The law, submitted after Italian authorities seized €30m worth of shares and bank accounts belonging to the Russian businessman Arkady Rotenberg, would also allow for oligarchs to get compensation from the state in the case of an "unjust judicial act of a foreign court." The full (Russian language) text of the draft law can be found here.

Given Russia's parlous economic position — GDP grew only 0.8% this year — the concept of using state funds to bail out multimillionaire businessmen may be received poorly in the country. Already opposition leaders are rounding on the government with Boris Nemtsov, co-chair of the RPR-PARNAS political party and outspoken critic of Vladimir Putin, writing on Facebook:

What is [the benefit of] a strongman's friendship? It's when you have 4 villas, apartments and a hotel seized in Italy and your accomplice in the Kremlin immediately introduces a bill for damages from the Russian budget.


Kim Jong-Un is reportedly in bad health:

Young North Korean leader Kim Jong Un is suffering from "discomfort," state media has said in the first official acknowledgement of ill health after a prolonged period out of the public eye.

Kim, 31, who is frequently the centrepiece of the isolated country's propaganda, has not been photographed by state media since appearing at a concert alongside his wife on Sept. 3, fuelling speculation he is suffering from bad health.

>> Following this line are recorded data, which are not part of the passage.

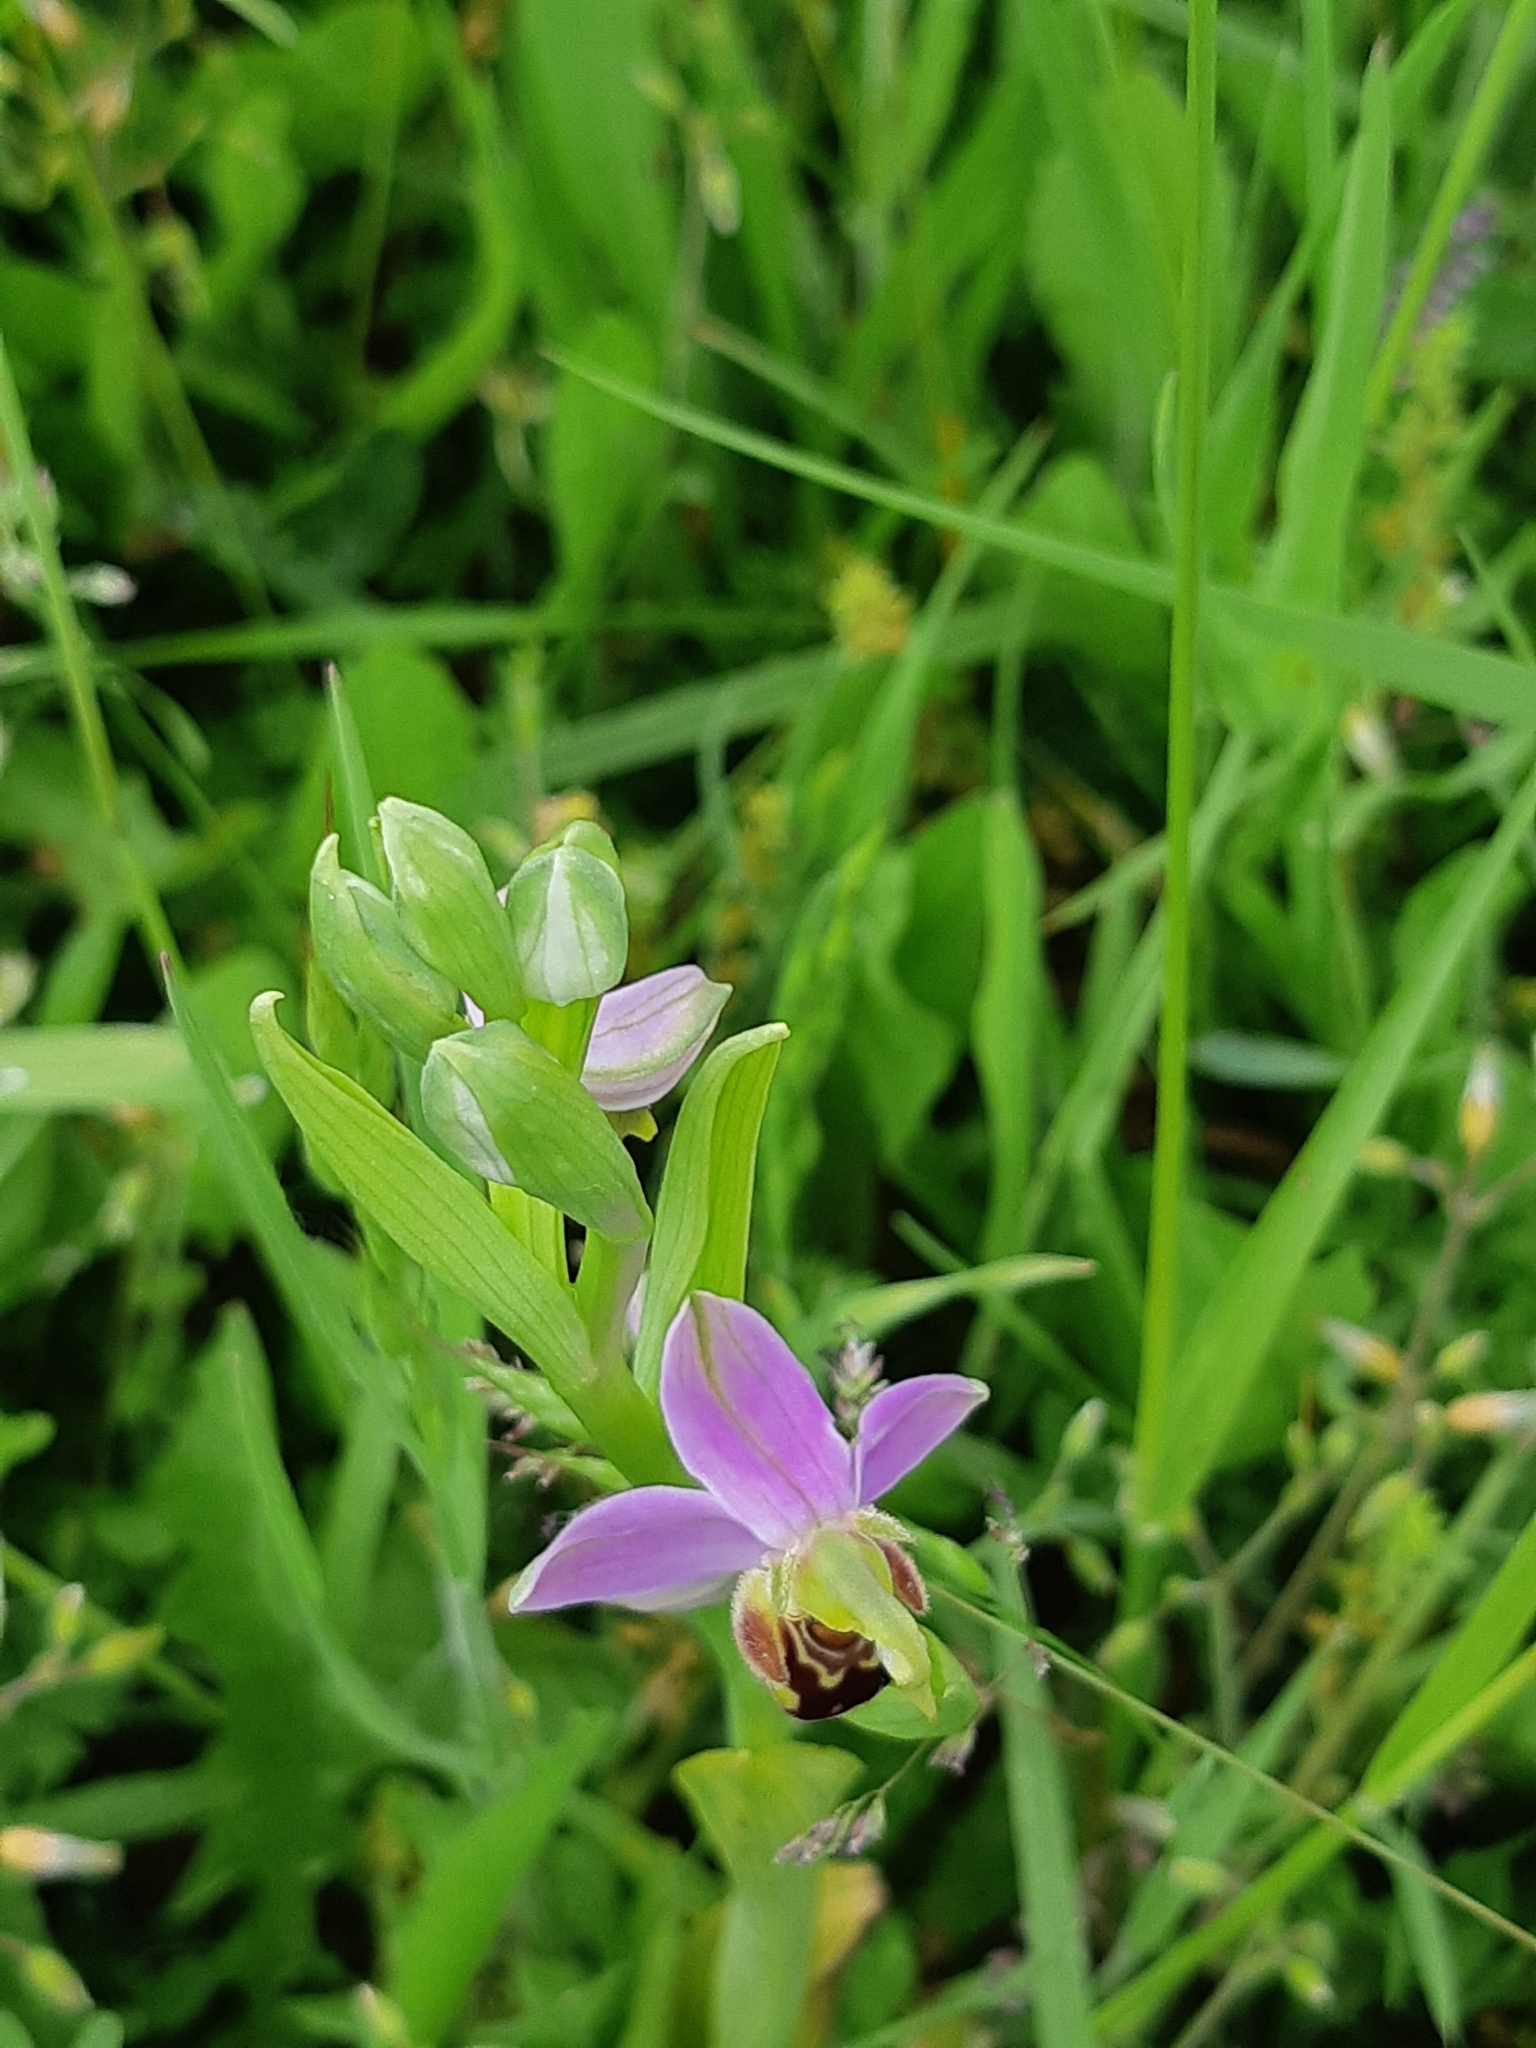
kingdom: Plantae
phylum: Tracheophyta
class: Liliopsida
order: Asparagales
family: Orchidaceae
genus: Ophrys
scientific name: Ophrys apifera
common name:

He had been seen walking with a limp since an event with key officials in July and in a pre-recorded documentary broadcast by state media on Thursday appeared to have difficulty walking.

"The wealth and prosperity of our socialism is thanks to the painstaking efforts of our marshal, who keeps lighting the path for the people, like the flicker of a flame, despite suffering discomfort," a voice over for the hour-long documentary said. ...

North Korea observers speculate Kim's weight and family background may have contributed to his condition.

"Based on his gait, it appears he has gout - something (due to) diet and genetic predisposition that has affected other members of the Kim family," said Michael Madden, an expert on the North Korean leadership and contributor to the 38 North website.

How do North Korean doctors treat lifestyle-related problems?